EspressoSystems / HotShot

http://hotshot.docs.espressosys.com/
101 stars 25 forks source link

[DEPENDENCY_TASK] Fix CDN Crash Tests #3390

Closed bfish713 closed 1 week ago

bfish713 commented 1 week ago

Closes #3368

This PR:

Solves the final tests failures for the dependency task refactor. The failure was caused because for some code paths we can calculate the VID Shares, store them in the vid share map but not emit a VidShareRecv event. This only happens when running with the combined network. There are 2 places we could calculate the VID shares from a DAProposal. The first is in the DA task if the primary is down. The second is if we get a request from another peer for a VID share we'll try to calculate it if we don't have it but do have a DA Proposal. This led to some nodes not voting when they should be able to because the dependency task was waiting for a VIDShareRecv event that wouldn't come.

Typically what I was seeing in CI was that 6/10 nodes would vote and 4 would not. I think the reasoning for this is that the VID calculations were triggered by the requests for VID. What happens was the first nodes to request VID get back a share but the later nodes to request it are already calculating the VID due to the earlier requesters and don't try to request until the calculation finishes and when it does the request task cancels itself.

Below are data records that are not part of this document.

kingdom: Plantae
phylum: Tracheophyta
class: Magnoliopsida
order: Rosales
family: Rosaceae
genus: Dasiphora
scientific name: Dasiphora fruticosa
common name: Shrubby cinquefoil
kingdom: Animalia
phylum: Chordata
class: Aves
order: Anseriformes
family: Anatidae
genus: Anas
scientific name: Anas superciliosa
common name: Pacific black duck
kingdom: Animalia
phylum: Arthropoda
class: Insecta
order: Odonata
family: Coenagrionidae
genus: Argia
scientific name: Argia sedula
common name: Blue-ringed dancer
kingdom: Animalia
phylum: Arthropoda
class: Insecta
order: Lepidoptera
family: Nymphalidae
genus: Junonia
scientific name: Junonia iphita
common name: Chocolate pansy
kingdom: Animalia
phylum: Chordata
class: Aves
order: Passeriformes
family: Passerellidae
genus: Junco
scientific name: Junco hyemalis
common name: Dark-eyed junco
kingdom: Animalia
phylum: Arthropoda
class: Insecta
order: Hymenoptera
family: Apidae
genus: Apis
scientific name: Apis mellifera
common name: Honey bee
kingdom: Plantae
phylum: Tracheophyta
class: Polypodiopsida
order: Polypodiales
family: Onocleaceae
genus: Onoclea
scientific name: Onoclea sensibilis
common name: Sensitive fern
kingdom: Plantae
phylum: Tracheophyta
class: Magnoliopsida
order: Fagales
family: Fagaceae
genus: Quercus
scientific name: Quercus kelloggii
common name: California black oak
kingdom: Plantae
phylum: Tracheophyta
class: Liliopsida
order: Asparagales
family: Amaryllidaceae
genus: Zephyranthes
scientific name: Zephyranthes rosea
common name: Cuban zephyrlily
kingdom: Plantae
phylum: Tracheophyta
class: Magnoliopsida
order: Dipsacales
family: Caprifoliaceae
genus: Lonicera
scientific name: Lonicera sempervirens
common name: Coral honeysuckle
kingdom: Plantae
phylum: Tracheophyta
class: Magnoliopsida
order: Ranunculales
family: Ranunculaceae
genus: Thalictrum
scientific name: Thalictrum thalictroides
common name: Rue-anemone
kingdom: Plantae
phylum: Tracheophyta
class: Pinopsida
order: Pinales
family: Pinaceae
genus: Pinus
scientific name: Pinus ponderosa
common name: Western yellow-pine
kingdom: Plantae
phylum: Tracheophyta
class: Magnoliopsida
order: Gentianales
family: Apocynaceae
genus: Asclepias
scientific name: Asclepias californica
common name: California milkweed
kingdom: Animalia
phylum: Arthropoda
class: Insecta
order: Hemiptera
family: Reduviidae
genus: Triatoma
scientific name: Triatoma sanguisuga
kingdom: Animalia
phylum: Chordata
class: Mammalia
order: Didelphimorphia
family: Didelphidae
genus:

The sequence that could cause the bug, from the perspective of one were:

  1. Primary Network (CDN) is down
  2. DA Proposal received
  3. DA vote sent
  4. QuorumProposalRecv and validated
  5. Vid Delayed Request spawned (request not yet sent because we are waiting out the delay)
  6. DAC received
  7. VID Reqesest Received from another node, VID calculation started
  8. VID Caclulation finishes
  9. VID delayed request task awakes after waiting the delay and is cancelled because we already have our VID share
  10. View Times out because we (and others) didn't vote and the next leader could not form QC.

In this example the VID calculation could also be triggered if primary network was known down by the node.

The fix for this is to just broadcast that we have the share if we end up cancelling the VID Task because we have the share. This means there is no way for the vote dependency to not get the event if we got the share or calculated it.

This PR does not:

Key places to review: